WORK ITEM - Among the entries that follow, the required portion opens with the line containing "pinky dip: (1566, 935)" and closes with the line containing "pinky pip: (405, 430)". Give that portion again exactly, and nothing else.

*** PROVIDED MATERIAL ***

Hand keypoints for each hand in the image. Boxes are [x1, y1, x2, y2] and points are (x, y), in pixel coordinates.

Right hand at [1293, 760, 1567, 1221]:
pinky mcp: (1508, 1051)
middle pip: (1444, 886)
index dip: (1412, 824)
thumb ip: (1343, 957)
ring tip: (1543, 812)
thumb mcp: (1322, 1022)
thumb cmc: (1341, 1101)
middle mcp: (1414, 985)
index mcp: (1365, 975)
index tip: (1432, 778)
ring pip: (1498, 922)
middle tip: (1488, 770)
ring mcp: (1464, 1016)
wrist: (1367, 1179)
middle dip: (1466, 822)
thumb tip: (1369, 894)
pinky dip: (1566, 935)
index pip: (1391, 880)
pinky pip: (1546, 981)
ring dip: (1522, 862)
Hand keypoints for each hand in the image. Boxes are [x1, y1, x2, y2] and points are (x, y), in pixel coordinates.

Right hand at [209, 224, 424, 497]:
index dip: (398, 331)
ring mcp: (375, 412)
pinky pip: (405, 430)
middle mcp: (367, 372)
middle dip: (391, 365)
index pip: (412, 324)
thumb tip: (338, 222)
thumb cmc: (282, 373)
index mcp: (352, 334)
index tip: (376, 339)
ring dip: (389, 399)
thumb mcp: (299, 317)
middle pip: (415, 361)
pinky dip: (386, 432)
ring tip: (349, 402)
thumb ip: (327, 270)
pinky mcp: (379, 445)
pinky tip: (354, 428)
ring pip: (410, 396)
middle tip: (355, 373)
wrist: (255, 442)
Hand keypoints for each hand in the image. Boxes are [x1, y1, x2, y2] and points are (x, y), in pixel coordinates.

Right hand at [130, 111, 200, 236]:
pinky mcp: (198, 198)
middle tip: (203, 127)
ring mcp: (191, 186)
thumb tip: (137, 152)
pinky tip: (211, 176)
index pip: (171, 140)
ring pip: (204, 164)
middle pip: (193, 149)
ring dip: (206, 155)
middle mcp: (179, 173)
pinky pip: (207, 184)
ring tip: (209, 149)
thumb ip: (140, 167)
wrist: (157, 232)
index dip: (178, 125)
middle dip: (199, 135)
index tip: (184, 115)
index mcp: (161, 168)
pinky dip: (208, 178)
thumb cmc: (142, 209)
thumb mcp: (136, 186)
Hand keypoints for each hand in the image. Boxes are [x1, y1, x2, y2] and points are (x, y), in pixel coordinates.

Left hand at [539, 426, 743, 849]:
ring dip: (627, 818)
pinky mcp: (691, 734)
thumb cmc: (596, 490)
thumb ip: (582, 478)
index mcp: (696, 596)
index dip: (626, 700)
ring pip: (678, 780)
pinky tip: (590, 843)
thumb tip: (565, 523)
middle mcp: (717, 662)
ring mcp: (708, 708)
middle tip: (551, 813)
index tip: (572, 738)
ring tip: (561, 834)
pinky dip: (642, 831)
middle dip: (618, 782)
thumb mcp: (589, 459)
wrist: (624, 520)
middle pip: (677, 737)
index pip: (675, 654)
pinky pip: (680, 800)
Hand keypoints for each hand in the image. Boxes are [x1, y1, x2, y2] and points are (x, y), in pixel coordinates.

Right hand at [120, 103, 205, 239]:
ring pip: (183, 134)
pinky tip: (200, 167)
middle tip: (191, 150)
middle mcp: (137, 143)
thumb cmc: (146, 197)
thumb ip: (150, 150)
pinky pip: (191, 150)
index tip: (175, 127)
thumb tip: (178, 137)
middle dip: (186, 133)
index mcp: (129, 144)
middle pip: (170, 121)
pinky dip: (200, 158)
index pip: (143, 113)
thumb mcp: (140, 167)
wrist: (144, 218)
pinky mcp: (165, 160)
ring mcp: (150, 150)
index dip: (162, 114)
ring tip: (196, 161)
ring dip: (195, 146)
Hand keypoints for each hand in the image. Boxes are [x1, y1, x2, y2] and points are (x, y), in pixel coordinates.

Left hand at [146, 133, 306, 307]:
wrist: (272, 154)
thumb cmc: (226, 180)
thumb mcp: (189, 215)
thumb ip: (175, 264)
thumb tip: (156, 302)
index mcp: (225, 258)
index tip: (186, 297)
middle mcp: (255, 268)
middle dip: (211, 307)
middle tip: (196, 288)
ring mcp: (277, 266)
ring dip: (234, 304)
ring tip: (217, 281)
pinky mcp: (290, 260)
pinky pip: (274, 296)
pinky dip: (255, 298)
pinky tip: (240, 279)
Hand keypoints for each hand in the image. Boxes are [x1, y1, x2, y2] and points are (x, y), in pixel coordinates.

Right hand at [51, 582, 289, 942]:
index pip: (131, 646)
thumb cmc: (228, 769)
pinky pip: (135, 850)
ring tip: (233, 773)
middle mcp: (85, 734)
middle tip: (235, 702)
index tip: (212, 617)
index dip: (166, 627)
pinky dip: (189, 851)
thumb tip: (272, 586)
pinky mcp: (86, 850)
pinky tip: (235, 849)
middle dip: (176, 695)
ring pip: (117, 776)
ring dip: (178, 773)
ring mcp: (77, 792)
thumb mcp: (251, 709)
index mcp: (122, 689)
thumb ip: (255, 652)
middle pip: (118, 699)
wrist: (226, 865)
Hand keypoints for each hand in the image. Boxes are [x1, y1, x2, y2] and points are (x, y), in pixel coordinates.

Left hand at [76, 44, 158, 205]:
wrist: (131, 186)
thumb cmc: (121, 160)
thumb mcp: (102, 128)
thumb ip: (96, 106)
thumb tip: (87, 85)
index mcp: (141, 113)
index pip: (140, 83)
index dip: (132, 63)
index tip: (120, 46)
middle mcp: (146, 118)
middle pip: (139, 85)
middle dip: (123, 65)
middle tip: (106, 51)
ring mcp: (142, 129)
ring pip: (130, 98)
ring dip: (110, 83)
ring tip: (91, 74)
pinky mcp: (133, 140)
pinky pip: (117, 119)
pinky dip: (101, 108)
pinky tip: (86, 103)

***

ANSWER TO THIS TASK -
pinky dip: (1566, 935)
index pip: (1391, 880)
pinky pip: (1546, 981)
ring dip: (1522, 862)
Hand keypoints for each hand in the image. Boxes are [x1, y1, x2, y2] and points are (x, y), in pixel coordinates.

Right hand at [209, 224, 424, 497]:
index dip: (398, 331)
ring mcp: (375, 412)
pinky pip: (405, 430)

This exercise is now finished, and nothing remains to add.